В общем, все представляют, как тщательно исследуются такие трупы. Вот и я, простите за сравнение, буквально языком вылизал каждый сантиметр тела. И описание исследования трупа я сделал почти на десяти листах. В итоге проделанной работой и собой остался очень доволен! До поры до времени! Да, забыл сказать, что это дело почти сразу же передали в областную транспортную прокуратуру. И вот через несколько дней уголовный розыск задерживает предполагаемого убийцу. На допросе тот особо и не запирается, дает полный расклад: чем, куда, сколько раз бил и как потом несколько дней, уже мертвую, насиловал.
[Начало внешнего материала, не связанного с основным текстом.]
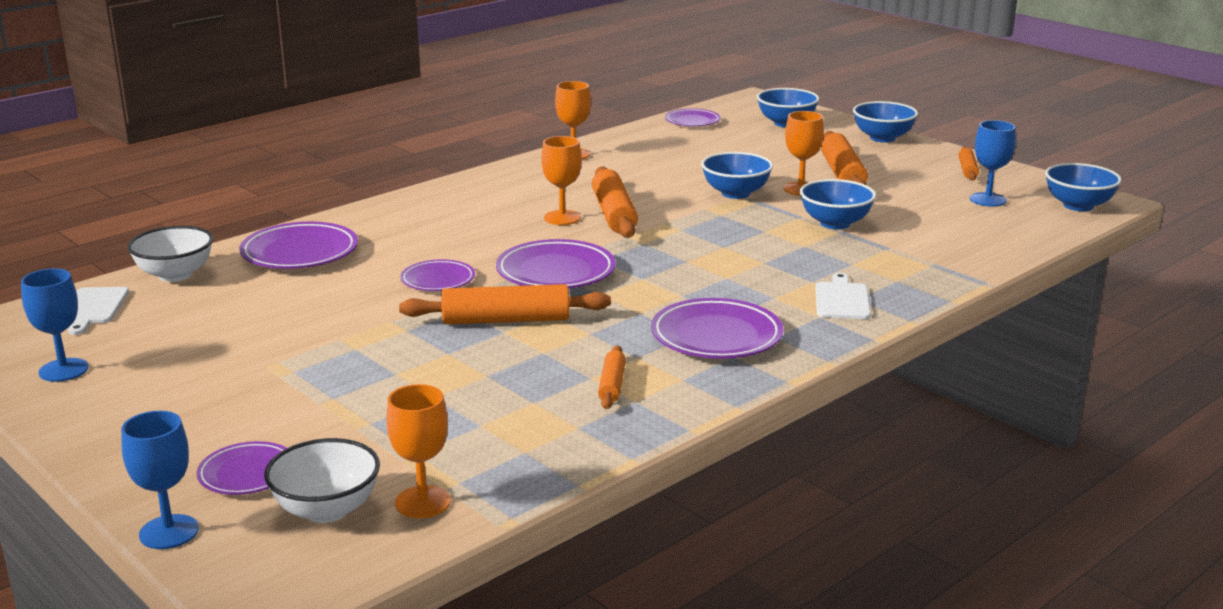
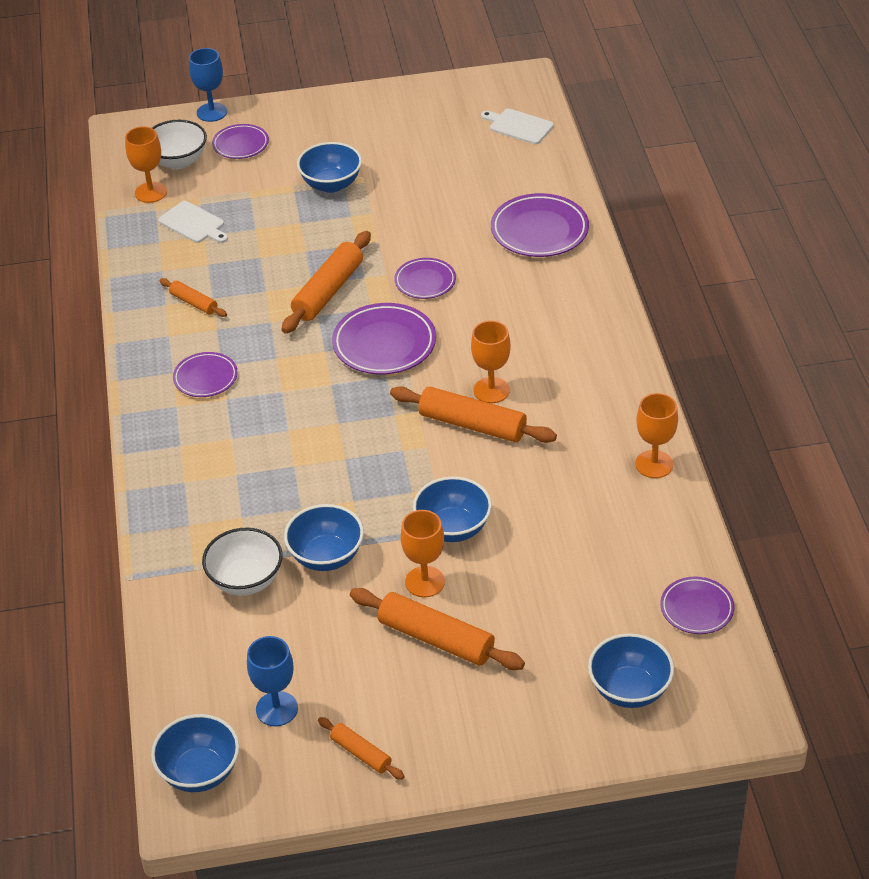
camera: 125 degrees right, 20 degrees up
blue goblet [21,269,88,382] -> none
white bowl [127,226,213,282] -> white bowl moved to [202,528,283,596]
purple plate [651,298,784,359] -> purple plate [173,352,238,397], size x0.61
white cutting board [816,273,871,319] -> white cutting board moved to [158,201,228,243]
blue bowl [853,101,918,143] -> blue bowl moved to [297,142,362,193]

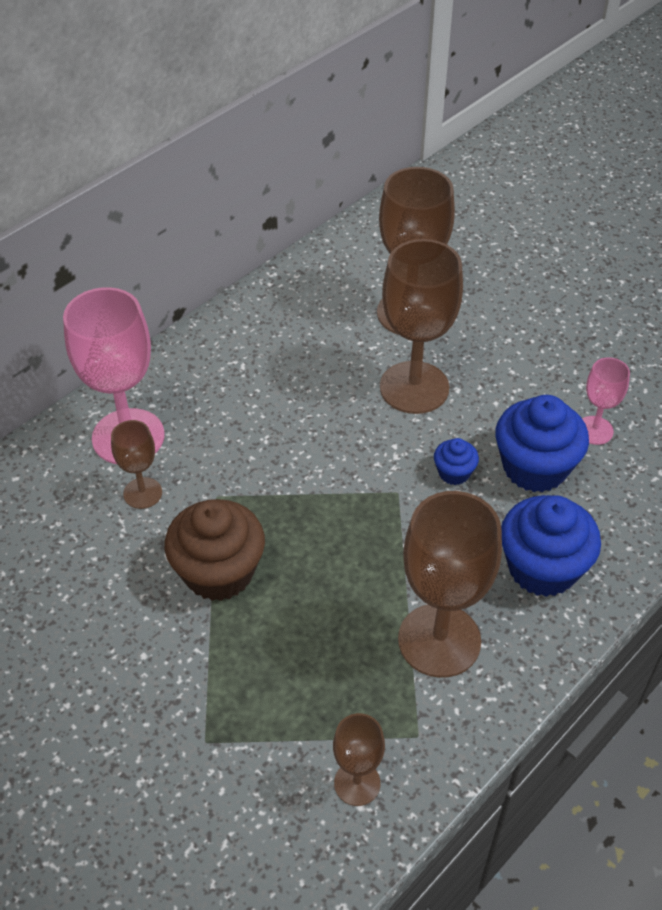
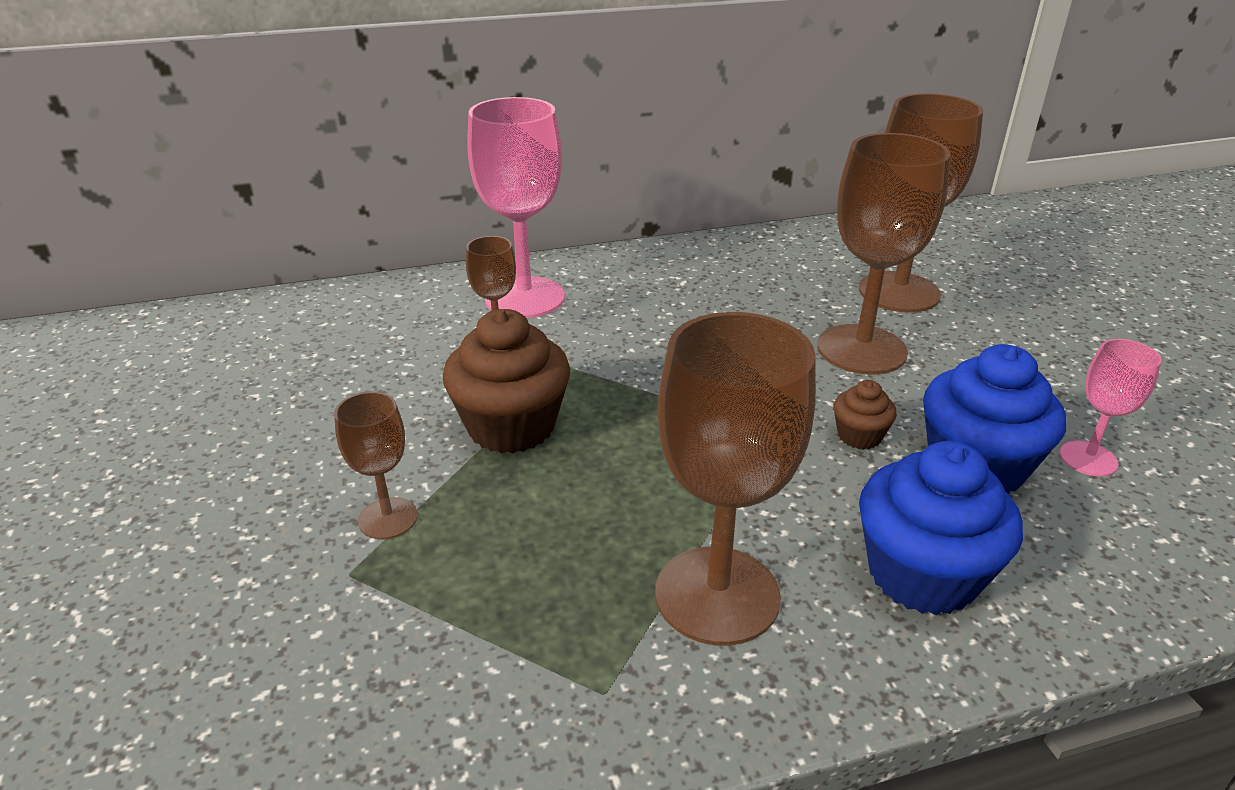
camera: 30 degrees right, 15 degrees down
brown goblet [333,713,385,806] -> brown goblet moved to [334,391,418,539]
blue cupcake [434,438,479,485] -> brown cupcake [833,380,897,449]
И все бы хорошо, как говорится, «ура-ура, победа за нами!», но появилось одно маленькое, но крайне неприятное «но». В своих показаниях задержанный поясняет, как он увидел одиноко стоящую в ожидании электрички женщину, как, подойдя сзади, ударил ее ножом в спину, как потом, уже лежавшую, ударил металлическим «костылем» по голове и как наносил ей множественные удары ножом в грудь. Следователь, записав эти показания, естественно, открывает описательную часть моей экспертизы и читает раздел «Повреждения». Там он находит описание двух с половиной десятков ран на грудной клетке спереди, раны в лобной области и вдавленного перелома лобной кости. А вот упоминаний о ране на спине он не находит! Нет ее!

Вот с этим-то он ко мне на следующий день и заявляется. Мол, как же так, доктор, может, вы забыли ее описать? Была там рана или нет? А что я мог ответить? Не было ее там! Вернее, я рану на спине не находил! Потому и не описал, в чем честно и признался.

– И что? – спросил Осипов. – Эксгумация?

– Да, вынесли постановление о проведении эксгумации, которую через пару дней и провели… И эксперт, что эксгумировал труп, эту рану на спине нашел! Была она там, где убийца и показал на допросе.

Любой эксперт эксгумацию вскрытого им трупа переносит тяжело, ибо эксгумация – это почти всегда означает, что работа экспертом проведена некачественно, что он в чем-то ошибся, что он недоглядел! Переживал я ужасно. И даже не из-за того, что не нашел конкретную рану, а из-за того, что вскрывал этот труп очень тщательно, на совесть, все сам смотрел. И все-таки – не нашел! А что же тогда можно думать о других трупах – там, где вскрытие проводилось не столь тщательно, где ответственность не столь велика? Что там можно напропускать? Вы понимаете, о чем я?

– Да-а-а, еще бы! И чем все это закончилось? – спросил кто-то.

– Чем? А на следующий день мне позвонил начальник Бюро и сказал, чтобы я прислал ему письмом объяснительную записку. Ну, я ночь продумал, написал требуемое и заодно – заявление об увольнении. И сам все это повез начальству. Сначала отдал ему объяснительную, а затем и заявление.

Начальник прочитал, хмыкнул, остро глянул на меня и с задумчивым видом прошелся по своему большому кабинету.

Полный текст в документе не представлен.